When they cut my father open in June of 1987, to explore the cancer's path of devastation, they found that not only were his lungs totally riddled with cancer cells but also all organs of his body, including his brain. (He was also hiv positive.) I would like to think that this is why he started hating so bitterly and with such intensity later on his life. Sometimes I even use that to excuse him, most of the time I can't. The point of this all being that here was a man who grew up in the thirties in south Texas who felt something different enough in him to make him move to California, different enough to adopt a lifestyle totally opposite from his nuclear family upbringing. Even in the "gay scene" my father found himself different and ended up being into the more esoteric forms of sexuality. (I will add - with consenting adults only). Even with all this, he couldn't learn from his experience of being a minority, of being the one other people were prejudiced toward. He couldn't turn that around and give other people their freedom. He still judged people by his rigid rules and how closely they conducted themselves to a way that he thought was correct.

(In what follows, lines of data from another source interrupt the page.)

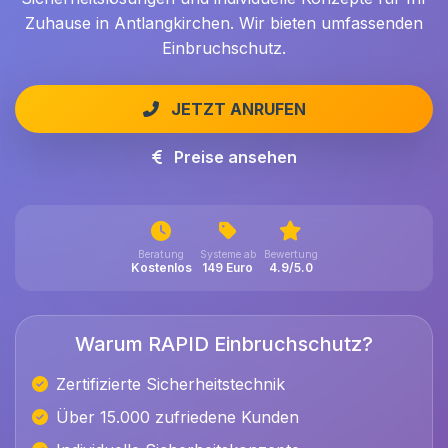
Zuhause in Antlangkirchen. Wir bieten umfassenden
Einbruchschutz.
JETZT ANRUFEN
Preise ansehen
Beratung
Systeme ab
Bewertung
Kostenlos
149 Euro
4.9/5.0
Warum RAPID Einbruchschutz?
Zertifizierte Sicherheitstechnik
Über 15.000 zufriedene Kunden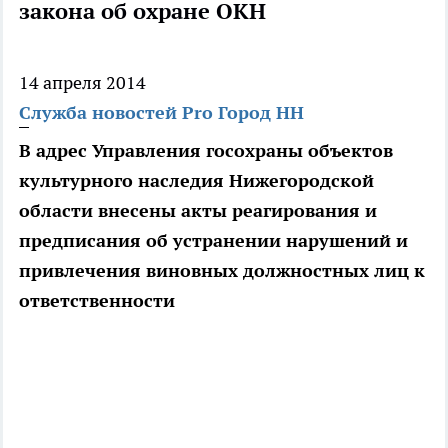
закона об охране ОКН
14 апреля 2014
Служба новостей Pro Город НН
В адрес Управления госохраны объектов
культурного наследия Нижегородской
области внесены акты реагирования и
предписания об устранении нарушений и
привлечения виновных должностных лиц к
ответственности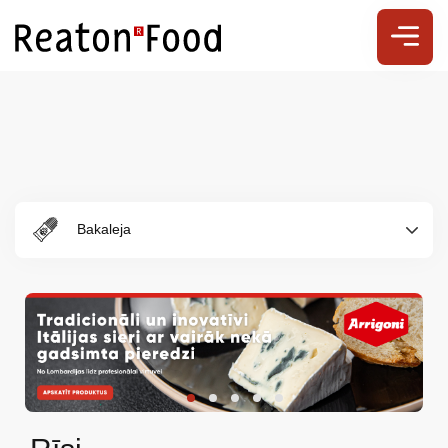
Bakaleja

I was never sorry that he was my father and I never wished that he was not gay. What I wished for was that he could listen to me more and love me just the way I was. I know that he loved me and I am grateful to have had a chance to get to know him. I do not mean to represent my father one-sidedly, he also introduced me to some of my favorite books and authors: Stranger In a Strange Land, Erewhon, Ouspinsky, Sexual Secrets, John Lilly, The Foundation Trilogy, etc, etc. I still have an interesting collection of books that he left me (and sometimes I will find his handwritten footnotes among those pages). I was proud that my father never stopped trying to find himself. He started flight lessons, karate, hang-gliding and motorcycle riding well into his late fifties. Many of his friends in the scene told him that he shouldn't have told me about being gay but I am really glad that he did. I also don't want to lead anyone to the generalization that all gay men are like my father. I know a lot of gay and gay identified people, some in and out of the closet, and they are all as different from each other as individual os any other group would be. And I know of  gay male couples who are in happy long term partnership relationships and assume in good stride productive societal roles and exceptionally educated and real witty on top of it. 

As far as my having resolved the question of whether or not I was gay, as I matured I learned to look beyond gender or beauty in determining a person's attractiveness and to listen instead to what they were saying and how they manifested their words in the world. For me now kindness is exciting, and intelligence. I also learned that the question of whether or not I was gay or whether or not someone else was gay was trivial, love is.
I also learned that sometimes sexuality is a form of ownership and that I do not need to own everything I find attractive but can love from my heart wherever that person is without needing to touch them or own them.